--- Start PASSAGE TO READ ---
Interview & Preview: From LA to the Depths of Space, Ales Kot on CHANGE

Starting next month, Ales Kot (Wild Children) offers his latest meditation on our constantly flickering world.  The four-part mini-series Change is expansive in scope, featuring character studies set in low-down La-La Land and deep in the vacuum of outer space. It’s a strange, beautiful and haunting book, featuring art by Morgan Jeske. At the center of it all is Kot’s deep fascination and nuanced rendering of human behavior and our tumultuous world(s).

We spoke to Kot about this appropriately cosmic LA story and his recommended reading list for comic fans eager to shrug off the same old stuff.

Change #1

iFanboy: This is an LA story. How does the city inform the story and the themes you’re exploring?

Ales Kot: I moved to Los Angeles in 2009 to be with my girlfriend, then we decided to stay here and got married. We lived in Hollywood – transsexual hookers and aggressive pimps, 7-11’s and Targets, homeless people and rich people in SUV’s, big neons and a great view from the roof of our apartment building. Our landlord got shot when some guy went on a rampage, I had to stop a guy in the apartment next to us when he tried to choke his girlfriend…it was a hell of a first year. Beautiful, ugly, strange and fifty other things at least. I was in love like never before and we both worked shitty jobs to stay afloat.
--- End PASSAGE TO READ ---
--- Start DATASET ---
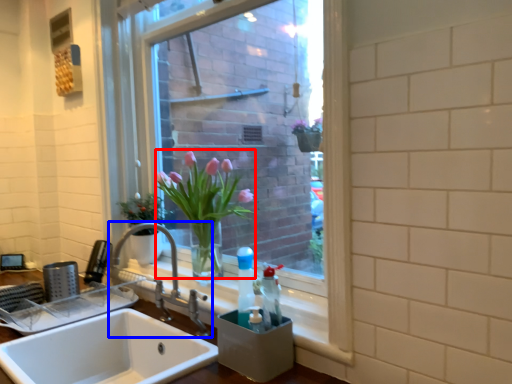
Question: Which object is further to the camera taking this photo, floral arrangement (highlighted by a red box) or tap (highlighted by a blue box)?

Choices:
 (A) floral arrangement
 (B) tap

Answer: (A)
--- End DATASET ---
# WORK TO DO:
a. In the interview about the comic Change, who provides the art for the mini-series?
b. Go on with the interview about the comic Change, picking up right after its final sentence.

# THE RESULTS:
a. Morgan Jeske

b.
We moved to Echo Park — to Charles Bukowski’s old house, of all places — when I got a better-paying job in 2010. When I walk out on the porch, I see Downtown LA on the right, trees and palm trees and houses on the hill in front of me and mountains on the left. The street is gang-free thanks to this older nice gentleman who is respected by everyone. The peace is kept, the house is on a beautiful hill. My story is changing again now.

How does everything I just said connect to your question? Los Angeles is a city that is set on the edge of real and imagined. My wildest dreams and nightmares come true faster than anywhere else in the world I’ve ever been. No one cares most of the time, so you’re on your own – in good and bad ways. You can be anyone, you can do anything. Walk into a pet store and you’ll likely meet five people with incredibly interesting life paths. Get hit by a car and no-one might care enough to help you.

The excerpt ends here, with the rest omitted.